Another man has died in immigration detention from COVID-19. His tragic and avoidable death marks the deadly end to a jail-to-deportation pipeline that disproportionately targets Black and Brown people.

On July 13, Immigration and Customs Enforcement (ICE) issued a press release announcing that Onoval Perez-Montufa had died from COVID-19. The release says nothing about who this man was, why he came to the United States from Mexico, or what grieving family he leaves behind.

Instead, ICE describes him as an “aggravated felon”—a degrading distortion of what’s known as an “aggravated felony.”  This legal term is a sweeping, harsh ground for deportation that includes many convictions that are neither aggravated nor felonies.

When announcing Perez-Montufa’s death, ICE goes to great lengths to dehumanize him, as if to justify his death in civil immigration detention.

This is cruel. But it is also predictable.

With his journey from arrest, to prison, to immigration detention, Perez-Montufa was following a pre-ordained path. Congress laid the groundwork with draconian immigration laws, which make deportation the disproportionate penalty for a wide range of criminal offenses. These laws were racist in origin and are racist in implementation.

ICE keeps this pipeline running, with its never-ending efforts to use the criminal justice system to round-up targets—even people never convicted of a crime. Due to programs like Secure Communities, the “Criminal Alien” Program, and the 287(g) program, an arrest by police is enough to sweep a person into ICE’s dragnet.

The consequences for immigrant communities of color and Black immigrant communities in particular—long the victims of over-policing—have been devastating.

Despite the absence of evidence that Black immigrants commit crime at greater rates than other immigrants, Black immigrants (who comprise 7% of the noncitizen population) make up over 20% of immigrants facing deportation before an immigration judge on criminal grounds.

Now a deadly pandemic has been added to this toxic mix.

Since the pandemic began, advocates have been pushing ICE to protect individuals in immigration detention.
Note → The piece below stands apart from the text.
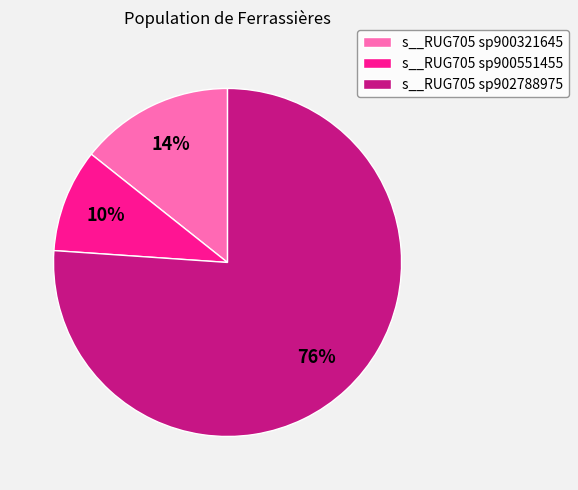

To the nearest percent, what percentage of the pie is s__RUG705 sp902788975?

76%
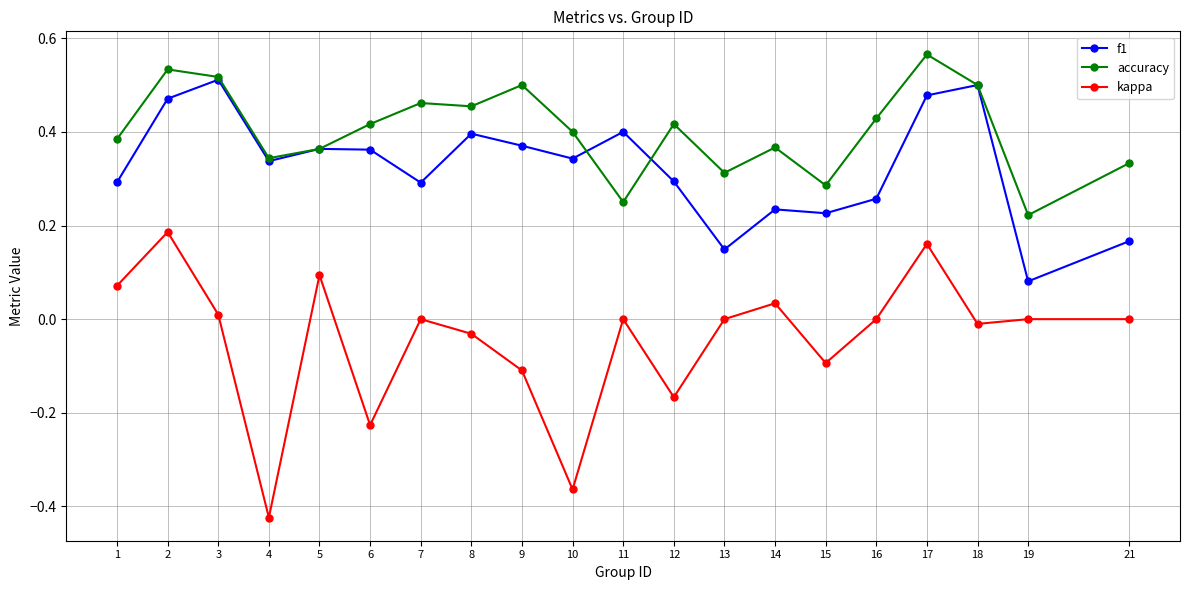

Between 10 and 19, which series saw the biggest shift?

kappa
When that has failed, immigrants and advocates have turned to the courts to order ICE to release people, particularly those who are medically vulnerable.

ICE detention centers have become hotspots for COVID-19. But the agency hasn’t been transparent about how it’s handling the pandemic. Advocates have asked the courts to order ICE to release information on how it plans to identify and treat people who get infected in its care.

But these efforts did not save Perez-Montufa. ICE transferred him from a federal medical center to Glades County Detention Center in Florida. This ICE facility currently has 46 confirmed cases of COVID-19.

Two weeks after his transfer, he tested positive for the virus. He died on Monday.

Glades is the subject of a lawsuit seeking the release of individuals in ICE custody due to the risks posed by the coronavirus. ICE claims that it could not release Perez-Montufa because he was subject to “mandatory detention.” But this is untrue. ICE has repeatedly released individuals supposedly subject to mandatory detention because those people were vulnerable to COVID-19.

Tragically, Perez-Montufa was not the only man to die in ICE custody this week. Luis Sanchez-Perez died from a bacterial infection while in ICE custody in Louisiana. He was shuttled to immigration detention to deport him to Guatemala after an arrest for driving under the influence. Perez-Montufa was the 16th person to die in ICE detention this fiscal year (beginning October 1, 2019).

The United States is starting to come to grips with the consequences of a criminal justice system that disproportionally harms people of color. At the same time, we must examine how the deportation machine furthers those harms for Black and Brown immigrants.